A tough Dutch classics specialist turned controversial team manager, whose career mirrors the gritty, complex evolution of European professional cycling.
Theo de Rooij's life in cycling has been spent in the trenches, first as a rider who thrived on the brutal one-day races of Northern Europe, then as a manager navigating the sport's ethical crises. As a professional from 1980 to 1990, he was a domestique and occasional winner for powerful teams like Panasonic, built in the image of the demanding director Peter Post. De Rooij's strength was in the cold and cobbles of races like Paris-Roubaix, where resilience mattered more than flair. This hard-nosed understanding of the peloton's realities informed his second career. As the long-time manager of the Rabobank team, he oversaw its rise into a cycling powerhouse, but also its entanglement in the doping scandals that defined an era. His resigned, famously candid comment about the 2007 Tour de France being 'a war' and his subsequent departure from Rabobank marked a low point, a recognition of a system in deep conflict. De Rooij's story is one of deep commitment to the sport, weathered by its most difficult challenges.
1946–1964
The largest generation in history at the time. Shaped by postwar prosperity, the Vietnam War, the sexual revolution, and Watergate. They questioned every institution their parents built — then ran them.
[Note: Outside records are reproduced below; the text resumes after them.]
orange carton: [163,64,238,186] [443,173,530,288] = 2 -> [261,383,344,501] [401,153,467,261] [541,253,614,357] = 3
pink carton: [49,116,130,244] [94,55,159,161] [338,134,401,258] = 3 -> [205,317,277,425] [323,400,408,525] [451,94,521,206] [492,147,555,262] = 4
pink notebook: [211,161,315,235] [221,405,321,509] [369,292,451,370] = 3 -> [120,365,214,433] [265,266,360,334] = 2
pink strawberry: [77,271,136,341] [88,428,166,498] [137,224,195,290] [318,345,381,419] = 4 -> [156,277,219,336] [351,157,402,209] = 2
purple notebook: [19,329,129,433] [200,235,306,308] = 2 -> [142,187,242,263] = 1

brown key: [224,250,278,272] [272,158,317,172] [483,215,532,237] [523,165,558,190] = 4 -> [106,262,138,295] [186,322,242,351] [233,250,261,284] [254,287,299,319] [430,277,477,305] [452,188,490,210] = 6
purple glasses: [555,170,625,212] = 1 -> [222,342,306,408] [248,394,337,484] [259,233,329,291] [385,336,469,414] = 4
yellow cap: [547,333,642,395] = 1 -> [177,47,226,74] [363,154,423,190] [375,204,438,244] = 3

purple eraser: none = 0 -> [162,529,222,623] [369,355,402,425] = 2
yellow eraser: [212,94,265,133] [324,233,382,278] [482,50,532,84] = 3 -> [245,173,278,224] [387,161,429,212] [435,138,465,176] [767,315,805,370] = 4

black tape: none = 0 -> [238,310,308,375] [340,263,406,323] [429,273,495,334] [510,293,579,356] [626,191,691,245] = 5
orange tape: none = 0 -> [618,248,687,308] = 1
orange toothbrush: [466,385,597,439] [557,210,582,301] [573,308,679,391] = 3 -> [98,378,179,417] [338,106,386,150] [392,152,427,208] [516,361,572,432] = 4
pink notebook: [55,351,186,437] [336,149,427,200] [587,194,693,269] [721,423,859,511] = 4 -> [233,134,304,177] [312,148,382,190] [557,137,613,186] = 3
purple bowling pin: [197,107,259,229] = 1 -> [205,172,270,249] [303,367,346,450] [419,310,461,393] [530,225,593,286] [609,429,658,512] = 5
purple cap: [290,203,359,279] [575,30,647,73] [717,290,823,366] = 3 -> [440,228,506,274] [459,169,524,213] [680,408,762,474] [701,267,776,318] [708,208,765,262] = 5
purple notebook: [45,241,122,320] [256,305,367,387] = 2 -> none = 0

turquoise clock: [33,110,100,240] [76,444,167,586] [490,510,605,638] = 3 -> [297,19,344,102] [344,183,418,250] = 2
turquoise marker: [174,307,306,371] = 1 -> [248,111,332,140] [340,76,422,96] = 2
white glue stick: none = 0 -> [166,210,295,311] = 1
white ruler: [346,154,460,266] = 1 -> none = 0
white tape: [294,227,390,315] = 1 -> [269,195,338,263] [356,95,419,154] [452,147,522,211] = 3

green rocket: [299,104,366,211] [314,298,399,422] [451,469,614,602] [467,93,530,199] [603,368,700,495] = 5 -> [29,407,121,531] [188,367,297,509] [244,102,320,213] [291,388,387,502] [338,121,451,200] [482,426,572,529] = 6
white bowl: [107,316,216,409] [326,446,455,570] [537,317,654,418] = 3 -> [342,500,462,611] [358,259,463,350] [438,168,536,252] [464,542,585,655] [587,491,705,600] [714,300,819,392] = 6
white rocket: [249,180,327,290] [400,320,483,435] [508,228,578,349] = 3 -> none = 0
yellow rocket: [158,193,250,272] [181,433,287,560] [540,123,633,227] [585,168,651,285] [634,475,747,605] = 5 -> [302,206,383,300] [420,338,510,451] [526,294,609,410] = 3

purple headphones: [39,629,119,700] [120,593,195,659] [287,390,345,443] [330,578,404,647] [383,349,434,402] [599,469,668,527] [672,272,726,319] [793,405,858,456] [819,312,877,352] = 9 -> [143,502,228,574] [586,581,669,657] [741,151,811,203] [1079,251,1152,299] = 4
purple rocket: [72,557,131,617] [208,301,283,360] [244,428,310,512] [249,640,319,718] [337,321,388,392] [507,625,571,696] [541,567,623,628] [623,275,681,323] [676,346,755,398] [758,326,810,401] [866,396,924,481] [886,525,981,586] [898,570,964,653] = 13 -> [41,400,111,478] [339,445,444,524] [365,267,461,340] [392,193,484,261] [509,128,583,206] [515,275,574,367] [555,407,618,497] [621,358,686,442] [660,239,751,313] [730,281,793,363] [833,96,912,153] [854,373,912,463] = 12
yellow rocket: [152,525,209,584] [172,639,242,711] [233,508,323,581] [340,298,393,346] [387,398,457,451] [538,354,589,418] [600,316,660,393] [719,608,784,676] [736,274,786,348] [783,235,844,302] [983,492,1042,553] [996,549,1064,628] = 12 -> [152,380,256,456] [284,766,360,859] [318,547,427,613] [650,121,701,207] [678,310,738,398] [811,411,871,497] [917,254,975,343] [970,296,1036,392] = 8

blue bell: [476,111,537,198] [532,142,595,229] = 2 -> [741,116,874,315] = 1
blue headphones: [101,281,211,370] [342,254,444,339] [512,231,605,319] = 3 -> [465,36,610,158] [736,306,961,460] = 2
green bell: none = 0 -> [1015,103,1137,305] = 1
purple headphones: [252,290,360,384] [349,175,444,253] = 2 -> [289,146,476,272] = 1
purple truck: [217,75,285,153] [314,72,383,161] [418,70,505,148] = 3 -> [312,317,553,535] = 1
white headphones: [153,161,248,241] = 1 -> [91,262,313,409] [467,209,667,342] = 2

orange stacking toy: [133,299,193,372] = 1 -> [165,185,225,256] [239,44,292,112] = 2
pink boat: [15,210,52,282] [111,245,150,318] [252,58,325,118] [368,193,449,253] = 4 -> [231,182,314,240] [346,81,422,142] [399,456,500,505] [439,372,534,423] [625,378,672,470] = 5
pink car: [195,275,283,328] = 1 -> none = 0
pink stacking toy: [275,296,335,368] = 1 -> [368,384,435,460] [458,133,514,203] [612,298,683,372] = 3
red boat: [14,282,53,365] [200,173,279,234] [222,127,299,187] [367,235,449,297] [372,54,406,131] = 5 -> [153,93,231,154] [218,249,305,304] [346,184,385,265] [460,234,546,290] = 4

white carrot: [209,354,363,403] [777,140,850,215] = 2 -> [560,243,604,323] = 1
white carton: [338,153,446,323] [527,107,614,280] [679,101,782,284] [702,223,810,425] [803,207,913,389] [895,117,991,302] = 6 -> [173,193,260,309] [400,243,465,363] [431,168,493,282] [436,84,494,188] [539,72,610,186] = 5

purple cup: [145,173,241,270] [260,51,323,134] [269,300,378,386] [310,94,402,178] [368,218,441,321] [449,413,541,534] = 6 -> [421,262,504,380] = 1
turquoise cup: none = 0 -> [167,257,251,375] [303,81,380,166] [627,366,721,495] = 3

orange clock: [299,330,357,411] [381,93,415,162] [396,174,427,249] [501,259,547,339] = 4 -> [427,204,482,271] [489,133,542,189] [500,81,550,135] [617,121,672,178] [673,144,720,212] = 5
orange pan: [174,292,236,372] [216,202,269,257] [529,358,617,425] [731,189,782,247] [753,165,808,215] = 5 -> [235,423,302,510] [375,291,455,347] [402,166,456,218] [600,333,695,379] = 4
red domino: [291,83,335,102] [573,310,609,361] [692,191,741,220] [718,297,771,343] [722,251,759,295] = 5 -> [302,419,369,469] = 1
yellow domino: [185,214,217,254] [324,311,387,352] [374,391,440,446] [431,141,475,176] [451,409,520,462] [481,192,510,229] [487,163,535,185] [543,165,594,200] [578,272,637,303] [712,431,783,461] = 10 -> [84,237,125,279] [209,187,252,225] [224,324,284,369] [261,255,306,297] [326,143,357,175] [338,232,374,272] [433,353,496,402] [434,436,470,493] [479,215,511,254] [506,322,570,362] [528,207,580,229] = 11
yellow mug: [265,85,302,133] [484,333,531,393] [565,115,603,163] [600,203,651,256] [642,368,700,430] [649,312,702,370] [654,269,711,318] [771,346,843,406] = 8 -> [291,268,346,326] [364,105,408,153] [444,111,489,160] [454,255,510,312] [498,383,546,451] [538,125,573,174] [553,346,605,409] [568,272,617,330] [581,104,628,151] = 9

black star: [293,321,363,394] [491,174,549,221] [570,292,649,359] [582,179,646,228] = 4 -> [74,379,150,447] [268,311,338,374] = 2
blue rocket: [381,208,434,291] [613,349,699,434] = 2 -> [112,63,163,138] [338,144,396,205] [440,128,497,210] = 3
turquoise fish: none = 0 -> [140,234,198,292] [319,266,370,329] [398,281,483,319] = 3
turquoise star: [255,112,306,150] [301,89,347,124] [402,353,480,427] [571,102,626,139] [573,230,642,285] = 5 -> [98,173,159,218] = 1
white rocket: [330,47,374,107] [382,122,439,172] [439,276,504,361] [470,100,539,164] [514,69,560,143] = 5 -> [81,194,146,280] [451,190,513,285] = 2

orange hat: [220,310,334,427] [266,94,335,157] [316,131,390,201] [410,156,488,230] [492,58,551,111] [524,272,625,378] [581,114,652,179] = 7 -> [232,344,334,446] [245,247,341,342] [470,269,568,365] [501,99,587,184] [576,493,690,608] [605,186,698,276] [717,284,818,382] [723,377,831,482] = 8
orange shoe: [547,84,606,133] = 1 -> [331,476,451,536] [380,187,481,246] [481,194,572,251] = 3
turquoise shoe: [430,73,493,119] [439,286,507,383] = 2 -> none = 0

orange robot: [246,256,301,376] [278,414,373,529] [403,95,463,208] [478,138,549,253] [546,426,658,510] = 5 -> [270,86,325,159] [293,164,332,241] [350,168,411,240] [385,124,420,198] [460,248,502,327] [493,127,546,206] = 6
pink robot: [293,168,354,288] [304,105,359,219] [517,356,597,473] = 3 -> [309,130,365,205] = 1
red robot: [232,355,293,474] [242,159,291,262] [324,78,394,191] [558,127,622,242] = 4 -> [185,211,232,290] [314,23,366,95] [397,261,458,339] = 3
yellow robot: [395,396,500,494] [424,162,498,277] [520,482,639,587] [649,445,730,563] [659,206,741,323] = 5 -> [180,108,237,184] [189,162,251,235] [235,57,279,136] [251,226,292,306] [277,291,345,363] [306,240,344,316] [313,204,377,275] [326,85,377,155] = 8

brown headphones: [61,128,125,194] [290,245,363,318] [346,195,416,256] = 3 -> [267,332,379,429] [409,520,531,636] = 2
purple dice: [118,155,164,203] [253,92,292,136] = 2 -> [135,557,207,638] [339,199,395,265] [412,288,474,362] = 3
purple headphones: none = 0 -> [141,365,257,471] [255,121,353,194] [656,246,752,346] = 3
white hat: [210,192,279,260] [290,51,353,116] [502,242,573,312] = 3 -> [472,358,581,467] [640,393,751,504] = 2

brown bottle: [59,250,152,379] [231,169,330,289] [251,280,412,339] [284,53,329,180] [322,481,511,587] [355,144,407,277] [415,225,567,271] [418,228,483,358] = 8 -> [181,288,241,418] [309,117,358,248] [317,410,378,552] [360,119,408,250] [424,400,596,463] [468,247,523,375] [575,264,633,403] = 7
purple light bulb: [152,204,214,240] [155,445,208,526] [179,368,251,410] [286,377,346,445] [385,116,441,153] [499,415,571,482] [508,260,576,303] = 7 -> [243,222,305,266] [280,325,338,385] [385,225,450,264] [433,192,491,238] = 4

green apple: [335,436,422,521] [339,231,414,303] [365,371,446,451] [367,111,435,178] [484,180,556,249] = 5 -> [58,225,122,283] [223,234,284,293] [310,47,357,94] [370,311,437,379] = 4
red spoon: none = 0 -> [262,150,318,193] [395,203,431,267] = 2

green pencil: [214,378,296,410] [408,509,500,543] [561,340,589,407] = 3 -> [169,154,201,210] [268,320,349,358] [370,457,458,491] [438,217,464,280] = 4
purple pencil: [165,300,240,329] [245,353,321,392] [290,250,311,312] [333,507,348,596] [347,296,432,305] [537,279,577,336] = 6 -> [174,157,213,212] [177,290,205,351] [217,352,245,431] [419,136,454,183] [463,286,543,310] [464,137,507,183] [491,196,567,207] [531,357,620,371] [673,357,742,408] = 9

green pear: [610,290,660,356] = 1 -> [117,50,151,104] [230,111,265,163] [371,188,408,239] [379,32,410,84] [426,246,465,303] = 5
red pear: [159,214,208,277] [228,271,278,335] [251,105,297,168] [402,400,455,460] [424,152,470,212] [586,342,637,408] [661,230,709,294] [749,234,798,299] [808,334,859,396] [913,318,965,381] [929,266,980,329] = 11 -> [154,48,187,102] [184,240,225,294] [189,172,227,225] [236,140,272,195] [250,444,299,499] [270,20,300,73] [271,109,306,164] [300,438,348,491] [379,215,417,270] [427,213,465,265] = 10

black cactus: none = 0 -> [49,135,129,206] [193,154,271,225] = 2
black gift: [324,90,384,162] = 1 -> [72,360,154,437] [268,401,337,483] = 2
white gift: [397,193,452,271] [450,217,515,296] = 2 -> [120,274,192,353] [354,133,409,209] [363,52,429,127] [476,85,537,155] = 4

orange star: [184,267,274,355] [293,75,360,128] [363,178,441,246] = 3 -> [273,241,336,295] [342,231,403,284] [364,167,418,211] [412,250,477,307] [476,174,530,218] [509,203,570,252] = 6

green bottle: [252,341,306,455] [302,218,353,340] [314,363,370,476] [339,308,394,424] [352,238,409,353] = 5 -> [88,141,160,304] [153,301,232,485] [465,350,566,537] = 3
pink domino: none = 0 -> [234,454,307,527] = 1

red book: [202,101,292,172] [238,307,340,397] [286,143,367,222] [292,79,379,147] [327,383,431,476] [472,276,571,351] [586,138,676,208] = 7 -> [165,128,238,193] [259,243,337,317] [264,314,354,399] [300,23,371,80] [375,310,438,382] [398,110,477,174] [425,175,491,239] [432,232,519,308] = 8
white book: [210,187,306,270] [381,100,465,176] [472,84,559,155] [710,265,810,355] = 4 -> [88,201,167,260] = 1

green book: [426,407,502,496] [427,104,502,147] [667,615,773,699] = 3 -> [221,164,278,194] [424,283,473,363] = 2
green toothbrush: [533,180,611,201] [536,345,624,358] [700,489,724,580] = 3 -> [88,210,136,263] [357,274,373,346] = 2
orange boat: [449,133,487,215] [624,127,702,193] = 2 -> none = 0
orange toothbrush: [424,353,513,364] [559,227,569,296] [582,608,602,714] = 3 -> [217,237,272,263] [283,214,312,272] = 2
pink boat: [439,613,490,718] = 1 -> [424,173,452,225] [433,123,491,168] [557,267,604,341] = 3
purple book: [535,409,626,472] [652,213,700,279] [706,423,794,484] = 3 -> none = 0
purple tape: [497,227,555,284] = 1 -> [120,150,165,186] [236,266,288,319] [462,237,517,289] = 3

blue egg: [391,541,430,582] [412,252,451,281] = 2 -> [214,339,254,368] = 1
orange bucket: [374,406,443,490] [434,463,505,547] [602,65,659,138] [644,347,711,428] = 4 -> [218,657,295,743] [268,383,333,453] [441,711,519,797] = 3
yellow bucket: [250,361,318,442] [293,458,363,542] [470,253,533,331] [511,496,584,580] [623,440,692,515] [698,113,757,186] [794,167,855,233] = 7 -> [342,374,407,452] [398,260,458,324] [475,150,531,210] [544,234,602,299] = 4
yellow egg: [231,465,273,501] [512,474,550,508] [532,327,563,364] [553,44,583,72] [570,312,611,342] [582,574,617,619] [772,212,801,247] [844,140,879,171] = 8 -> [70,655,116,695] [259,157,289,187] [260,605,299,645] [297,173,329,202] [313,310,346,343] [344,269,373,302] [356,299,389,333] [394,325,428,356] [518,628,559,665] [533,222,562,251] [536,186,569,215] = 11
Theo was born in 1957, placing them squarely in the Baby Boomers. The events that shaped this generation — postwar prosperity, civil rights, Vietnam, and the counterculture — shaped the world they entered and the choices available to them.
The biggest hits of 1957
#1 Movie
The Bridge on the River Kwai
Best Picture
The Bridge on the River Kwai
#1 TV Show
Gunsmoke
The world at every milestone
Sputnik launches the Space Age
Cuban Missile Crisis brings the world to the brink
First Earth Day; The Beatles break up
US withdraws from Vietnam; Roe v. Wade decided
Fall of Saigon ends the Vietnam War
First test-tube baby born
Black Monday stock market crash
Princess Diana dies in Paris car crash; Harry Potter published
iPhone released; Great Recession begins
#MeToo movement; solar eclipse crosses the US
His quote describing the Tour de France as "a war, and after a war you have to count your dead" sparked major controversy in 2007.
He spent the majority of his racing career under the management of legendary Dutch director Peter Post.
After leaving Rabobank, he worked for the Dutch cycling federation (KNWU) in a developmental role.
He is known to be an avid fisherman.
“It's a war, and after a war you have to count your dead.”